*** Given records Section Begins ***

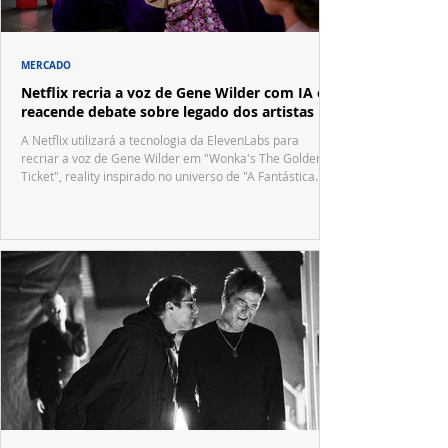
MERCADO
Netflix recria a voz de Gene Wilder com IA e
reacende debate sobre legado dos artistas
A Netflix utilizará a tecnologia da ElevenLabs para
recriar a voz de Gene Wilder em "Wonka's The Golden
Ticket", reality inspirado no universo de "A Fantástica
Fábrica de Chocolate".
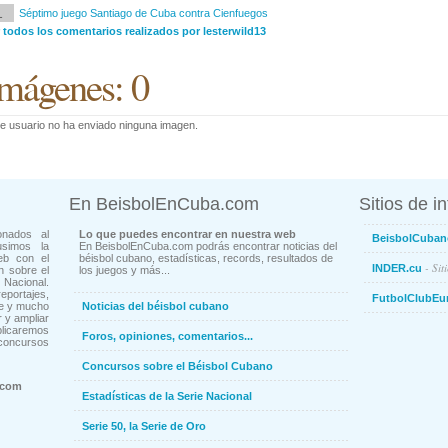
1
Séptimo juego Santiago de Cuba contra Cienfuegos
 todos los comentarios realizados por lesterwild13
mágenes: 0
e usuario no ha enviado ninguna imagen.
En BeisbolEnCuba.com
Sitios de i
onados al
Lo que puedes encontrar en nuestra web
BeisbolCuban
usimos la
En BeisbolEnCuba.com podrás encontrar noticias del
eb con el
béisbol cubano, estadísticas, records, resultados de
- Sit
INDER.cu
n sobre el
los juegos y más...
Nacional.
ortajes,
FutbolClubEu
ne y mucho
Noticias del béisbol cubano
 y ampliar
blicaremos
Foros, opiniones, comentarios...
concursos
Concursos sobre el Béisbol Cubano
.com
Estadísticas de la Serie Nacional
Serie 50, la Serie de Oro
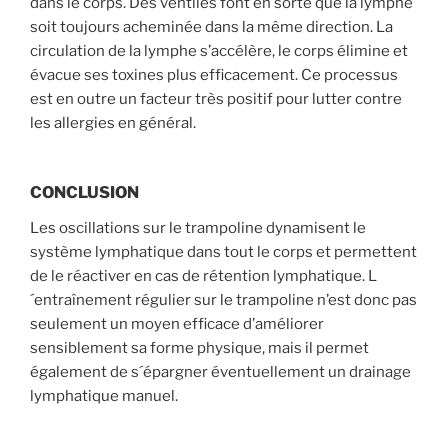
dans le corps. Des ventiles font en sorte que la lymphe
soit toujours acheminée dans la même direction. La
circulation de la lymphe s’accélère, le corps élimine et
évacue ses toxines plus efficacement. Ce processus
est en outre un facteur très positif pour lutter contre
les allergies en général.
CONCLUSION
Les oscillations sur le trampoline dynamisent le
système lymphatique dans tout le corps et permettent
de le réactiver en cas de rétention lymphatique. L
´entraînement régulier sur le trampoline n’est donc pas
seulement un moyen efficace d’améliorer
sensiblement sa forme physique, mais il permet
également de s´épargner éventuellement un drainage
lymphatique manuel.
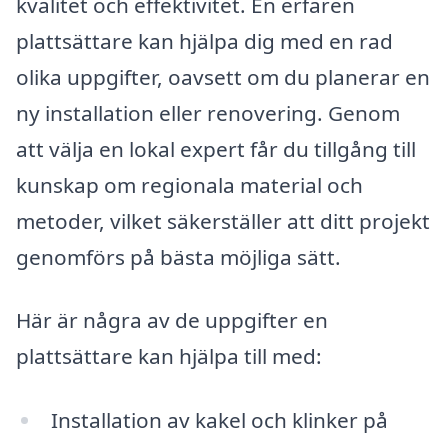
kvalitet och effektivitet. En erfaren
plattsättare kan hjälpa dig med en rad
olika uppgifter, oavsett om du planerar en
ny installation eller renovering. Genom
att välja en lokal expert får du tillgång till
kunskap om regionala material och
metoder, vilket säkerställer att ditt projekt
genomförs på bästa möjliga sätt.
Här är några av de uppgifter en
plattsättare kan hjälpa till med:
Installation av kakel och klinker på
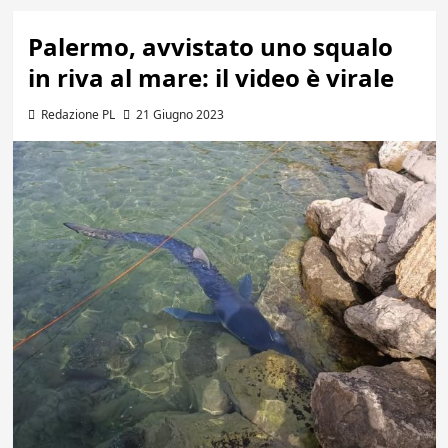
Palermo, avvistato uno squalo
in riva al mare: il video è virale
Redazione PL
21 Giugno 2023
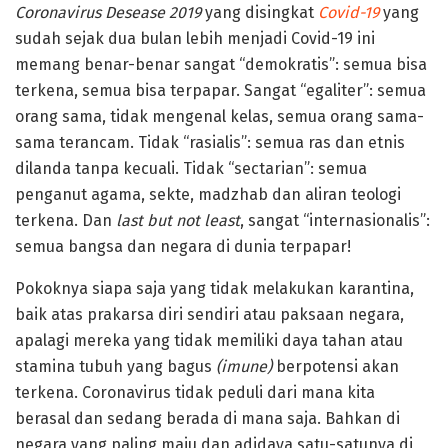
Coronavirus Desease 2019
yang disingkat
Covid-19
yang
sudah sejak dua bulan lebih menjadi Covid-19 ini
memang benar-benar sangat “demokratis”: semua bisa
terkena, semua bisa terpapar. Sangat “egaliter”: semua
orang sama, tidak mengenal kelas, semua orang sama-
sama terancam. Tidak “rasialis”: semua ras dan etnis
dilanda tanpa kecuali. Tidak “sectarian”: semua
penganut agama, sekte, madzhab dan aliran teologi
terkena. Dan
last but not least
, sangat “internasionalis”:
semua bangsa dan negara di dunia terpapar!
Pokoknya siapa saja yang tidak melakukan karantina,
baik atas prakarsa diri sendiri atau paksaan negara,
apalagi mereka yang tidak memiliki daya tahan atau
stamina tubuh yang bagus
(imune)
berpotensi akan
terkena. Coronavirus tidak peduli dari mana kita
berasal dan sedang berada di mana saja. Bahkan di
negara yang paling maju dan adidaya satu-satunya di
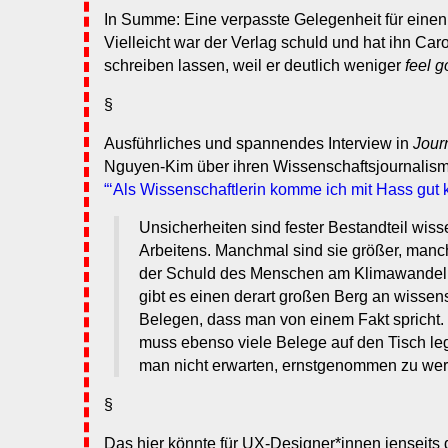
In Summe: Eine verpasste Gelegenheit für einen
Vielleicht war der Verlag schuld und hat ihn Car
schreiben lassen, weil er deutlich weniger
feel 
§
Ausführliches und spannendes Interview in
Journ
Nguyen-Kim über ihren Wissenschaftsjournalis
“‘Als Wissenschaftlerin komme ich mit Hass gut kl
Unsicherheiten sind fester Bestandteil wiss
Arbeitens. Manchmal sind sie größer, manch
der Schuld des Menschen am Klimawandel 
gibt es einen derart großen Berg an wissen
Belegen, dass man von einem Fakt spricht. 
muss ebenso viele Belege auf den Tisch le
man nicht erwarten, ernstgenommen zu werde
§
Das hier könnte für UX-Designer*innen jenseits 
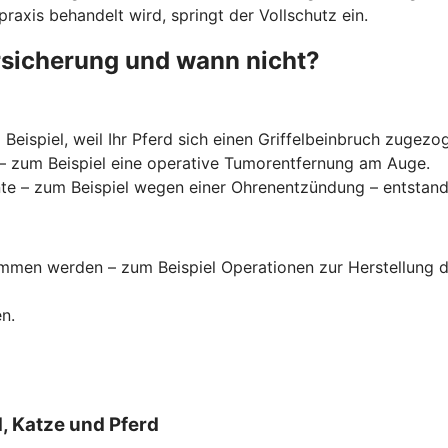
raxis behandelt wird, springt der Vollschutz ein.
rsicherung und wann nicht?
Beispiel, weil Ihr Pferd sich einen Griffelbeinbruch zugezo
t – zum Beispiel eine operative Tumorentfernung am Auge.
 – zum Beispiel wegen einer Ohrenentzündung – entstanden
men werden – zum Beispiel Operationen zur Herstellung d
n.
, Katze und Pferd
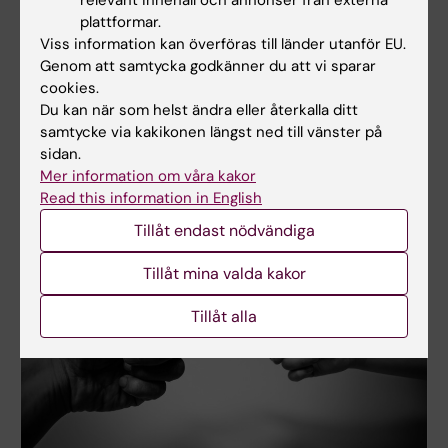
relevant innehåll och annonser från externa
plattformar.
Viss information kan överföras till länder utanför EU.
Organ- och helkroppsdonationer
Genom att samtycka godkänner du att vi sparar
Vid KI används de flesta donerade kropparna i
cookies.
anatomiundervisning för läkarstudenter och, i
Du kan när som helst ändra eller återkalla ditt
något mindre omfattning, för blivande tandläkare,
samtycke via kakikonen längst ned till vänster på
fysioterapeuter samt i enstaka fall för andra
sidan.
vårdyrken.
Mer information om våra kakor
Read this information in English
Tillåt endast nödvändiga
Tillåt mina valda kakor
Tillåt alla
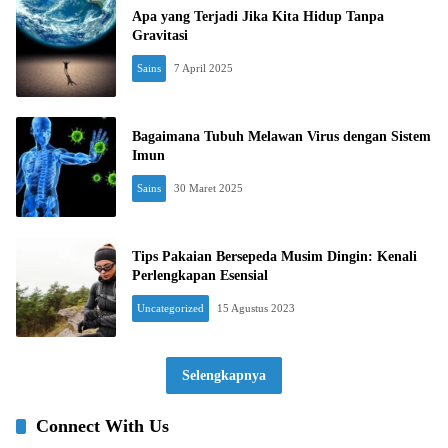
Apa yang Terjadi Jika Kita Hidup Tanpa
Gravitasi
Sains
7 April 2025
Bagaimana Tubuh Melawan Virus dengan Sistem
Imun
Sains
30 Maret 2025
Tips Pakaian Bersepeda Musim Dingin: Kenali
Perlengkapan Esensial
Uncategorized
15 Agustus 2023
Selengkapnya
Connect With Us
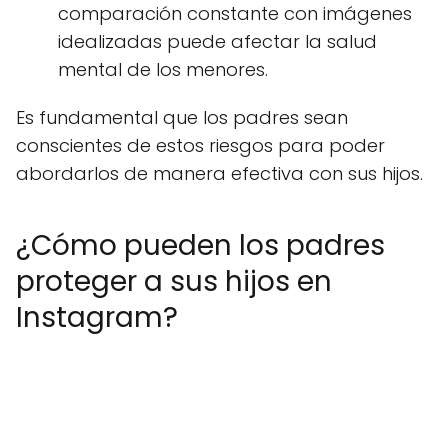
comparación constante con imágenes
idealizadas puede afectar la salud
mental de los menores.
Es fundamental que los padres sean
conscientes de estos riesgos para poder
abordarlos de manera efectiva con sus hijos.
¿Cómo pueden los padres
proteger a sus hijos en
Instagram?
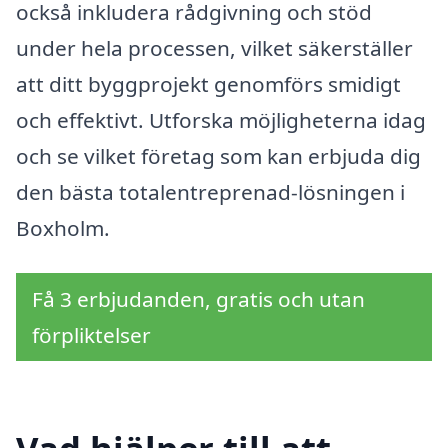
också inkludera rådgivning och stöd
under hela processen, vilket säkerställer
att ditt byggprojekt genomförs smidigt
och effektivt. Utforska möjligheterna idag
och se vilket företag som kan erbjuda dig
den bästa totalentreprenad-lösningen i
Boxholm.
Få 3 erbjudanden, gratis och utan
förpliktelser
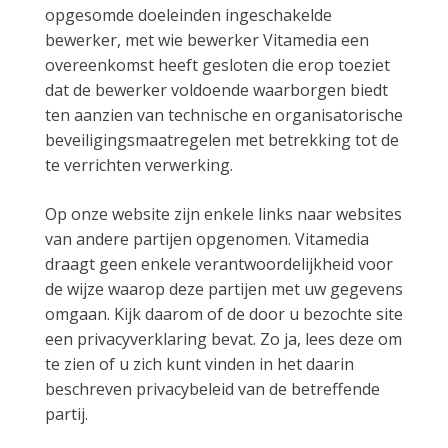
opgesomde doeleinden ingeschakelde
bewerker, met wie bewerker Vitamedia een
overeenkomst heeft gesloten die erop toeziet
dat de bewerker voldoende waarborgen biedt
ten aanzien van technische en organisatorische
beveiligingsmaatregelen met betrekking tot de
te verrichten verwerking.
Op onze website zijn enkele links naar websites
van andere partijen opgenomen. Vitamedia
draagt geen enkele verantwoordelijkheid voor
de wijze waarop deze partijen met uw gegevens
omgaan. Kijk daarom of de door u bezochte site
een privacyverklaring bevat. Zo ja, lees deze om
te zien of u zich kunt vinden in het daarin
beschreven privacybeleid van de betreffende
partij.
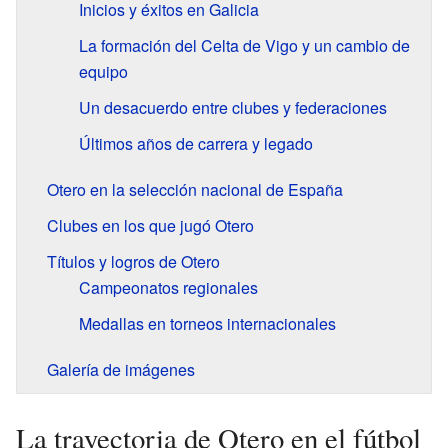
Inicios y éxitos en Galicia
La formación del Celta de Vigo y un cambio de
equipo
Un desacuerdo entre clubes y federaciones
Últimos años de carrera y legado
Otero en la selección nacional de España
Clubes en los que jugó Otero
Títulos y logros de Otero
Campeonatos regionales
Medallas en torneos internacionales
Galería de imágenes
La trayectoria de Otero en el fútbol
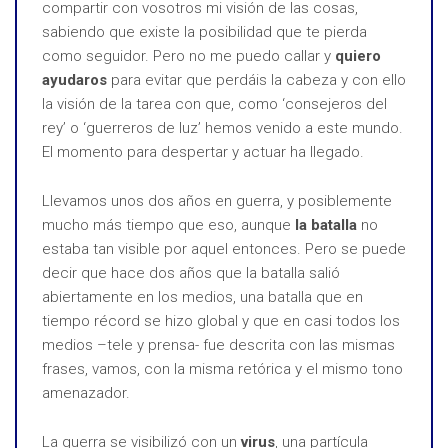
compartir con vosotros mi visión de las cosas,
sabiendo que existe la posibilidad que te pierda
como seguidor. Pero no me puedo callar y
quiero
ayudaros
para evitar que perdáis la cabeza y con ello
la visión de la tarea con que, como ‘consejeros del
rey’ o ‘guerreros de luz’ hemos venido a este mundo.
El momento para despertar y actuar ha llegado.
Llevamos unos dos años en guerra, y posiblemente
mucho más tiempo que eso, aunque
la batalla
no
estaba tan visible por aquel entonces. Pero se puede
decir que hace dos años que la batalla salió
abiertamente en los medios, una batalla que en
tiempo récord se hizo global y que en casi todos los
medios –tele y prensa- fue descrita con las mismas
frases, vamos, con la misma retórica y el mismo tono
amenazador.
La guerra se visibilizó con un
virus
, una partícula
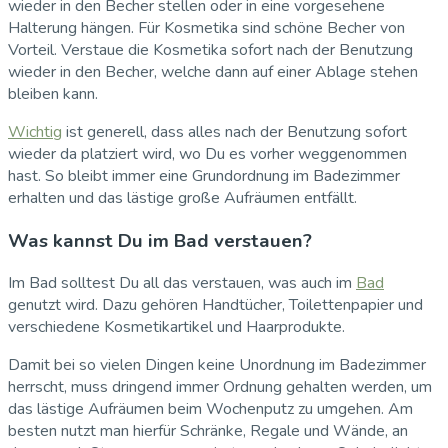
wieder in den Becher stellen oder in eine vorgesehene
Halterung hängen. Für Kosmetika sind schöne Becher von
Vorteil. Verstaue die Kosmetika sofort nach der Benutzung
wieder in den Becher, welche dann auf einer Ablage stehen
bleiben kann.
Wichtig
ist generell, dass alles nach der Benutzung sofort
wieder da platziert wird, wo Du es vorher weggenommen
hast. So bleibt immer eine Grundordnung im Badezimmer
erhalten und das lästige große Aufräumen entfällt.
Was kannst Du im Bad verstauen?
Im Bad solltest Du all das verstauen, was auch im
Bad
genutzt wird. Dazu gehören Handtücher, Toilettenpapier und
verschiedene Kosmetikartikel und Haarprodukte.
Damit bei so vielen Dingen keine Unordnung im Badezimmer
herrscht, muss dringend immer Ordnung gehalten werden, um
das lästige Aufräumen beim Wochenputz zu umgehen. Am
besten nutzt man hierfür Schränke, Regale und Wände, an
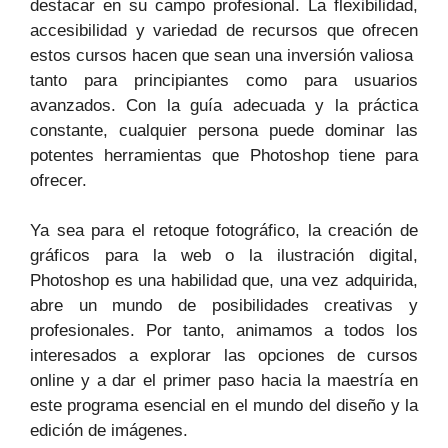
destacar en su campo profesional. La flexibilidad,
accesibilidad⁤ y variedad de recursos que ​ofrecen
estos⁤ cursos hacen que sean una inversión valiosa ​
tanto para principiantes como para usuarios
avanzados. Con la guía adecuada y la práctica
constante, cualquier persona puede dominar las
potentes herramientas⁤ que Photoshop tiene ‌para
ofrecer.
Ya⁣ sea ​para el retoque fotográfico, ⁣la creación de
gráficos para la web o la ilustración digital,
Photoshop es una habilidad que, una vez adquirida,
abre un ⁢mundo‌ de​ posibilidades ⁢creativas y
profesionales. Por tanto, animamos a todos los
interesados a explorar las opciones de cursos
online ​y⁤ a dar el primer paso hacia la maestría en
este programa esencial en el mundo del diseño​ y la
edición de‍ imágenes.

*** Given records Section Ends ***

**Problem description:** What is the number of lines in the records that contain the word "mucho"? Answer with the number and nothing else.

**Reply to the exercise:** 2